DOCUMENT EXTRACT
------------------------------------------------
G2 review, 4.5★ — Founder, Small-Business · g2.com

New entrants worth watching

Where the value is migrating next — from post-call summary to real-time, in-call assistance and agentic execution. Too early to bet a stack on, but each is a direct answer to “post-call summaries aren’t enough.” We’ve run one of these (Sybill) ourselves.

Sybill We’ve run this

$11M Series A (2024), Mountain View, ~30 people. Sybill started as behavioral AI — reading verbal and non-verbal cues on calls — and has repositioned around an agentic assistant: Magic Summaries, Deal Summaries that auto-fill MEDDPICC / BANT / SPICED fields straight into Salesforce, and follow-up emails drafted in the rep’s own voice and tone. Its pitch is “one brain, not 100 half-baked mini-bots.”

In our own use, the two things that hold up are the behavioral read (sentiment / engagement scoring that’s genuinely useful in a debrief) and the voice-matched follow-ups — at mid-market pricing, not Gong’s. The honest limits: it’s a rep-and-deal assistant, not an enterprise revenue-intelligence platform — no forecasting graph, lighter coverage of the manager / CRO rollup, and the “agentic” autonomy is still mostly draft-and-approve rather than truly hands-off.

Cluely Credibility risk

$20.2M raised ($15M a16z Series A), ~$120M post-money. Real-time, invisible in-call assistant — the wedge is the seconds during the call, not the post-call summary.

Weigh the trust risk: founder Roy Lee publicly retracted a $7M ARR claim as untrue (Mar 2026), and the brand was built on “cheat on everything” rage-bait before rebranding to a note-taker. Real product wedge, documented credibility questions.

Oliv

$5M seed, AI-native “agent suite” — Deal Driver, Forecaster, Coach, CRM Manager, Researcher — with modular per-agent pricing and a free recording layer aimed squarely at Gong migrators.
------------------------------------------------
DATASET EXCERPTS

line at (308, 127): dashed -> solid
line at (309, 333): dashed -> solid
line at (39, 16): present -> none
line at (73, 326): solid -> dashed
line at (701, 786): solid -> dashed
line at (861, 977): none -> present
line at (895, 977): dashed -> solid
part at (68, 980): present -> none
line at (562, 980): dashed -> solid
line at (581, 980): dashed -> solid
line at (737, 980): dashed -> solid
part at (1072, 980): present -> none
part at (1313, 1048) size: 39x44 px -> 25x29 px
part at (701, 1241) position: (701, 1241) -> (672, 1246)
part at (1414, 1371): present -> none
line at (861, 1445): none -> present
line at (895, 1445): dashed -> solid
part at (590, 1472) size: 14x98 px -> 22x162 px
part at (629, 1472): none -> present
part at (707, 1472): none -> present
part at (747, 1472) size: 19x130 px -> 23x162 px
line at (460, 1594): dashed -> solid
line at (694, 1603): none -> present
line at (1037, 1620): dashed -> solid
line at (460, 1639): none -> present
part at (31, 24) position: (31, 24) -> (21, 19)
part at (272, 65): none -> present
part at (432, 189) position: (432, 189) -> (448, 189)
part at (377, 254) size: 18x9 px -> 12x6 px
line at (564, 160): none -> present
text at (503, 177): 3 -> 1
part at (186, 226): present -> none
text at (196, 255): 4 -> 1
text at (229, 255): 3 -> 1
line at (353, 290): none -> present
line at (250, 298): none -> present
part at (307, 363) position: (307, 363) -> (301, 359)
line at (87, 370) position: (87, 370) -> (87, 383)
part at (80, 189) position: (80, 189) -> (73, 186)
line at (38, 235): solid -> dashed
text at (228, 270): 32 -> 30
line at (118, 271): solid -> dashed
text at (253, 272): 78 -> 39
------------------------------------------------
CHECK YOUR UNDERSTANDING
a) Using the new-entrants text above, decide whether each statement agrees with it. Answer yes or no for each, and quote the deciding words of the text exactly.
(i) Sybill's Deal Summaries fill sales-methodology fields directly into Salesforce.
(ii) Cluely's $15M round from a16z was a seed round.
(iii) Oliv includes a free recording layer.
b) Reproduce the passage of the new-entrants text between "G2 review, 4.5★" and "these (Sybill) ourselves.", inclusive.

RESPONSES BY TASK
a)
(i) Yes: "Deal Summaries that auto-fill MEDDPICC / BANT / SPICED fields straight into Salesforce"
(ii) No: "$15M a16z Series A"
(iii) Yes: "a free recording layer aimed squarely at Gong migrators"

b)
G2 review, 4.5★ — Founder, Small-Business · g2.com

New entrants worth watching

Where the value is migrating next — from post-call summary to real-time, in-call assistance and agentic execution. Too early to bet a stack on, but each is a direct answer to “post-call summaries aren’t enough.” We’ve run one of these (Sybill) ourselves.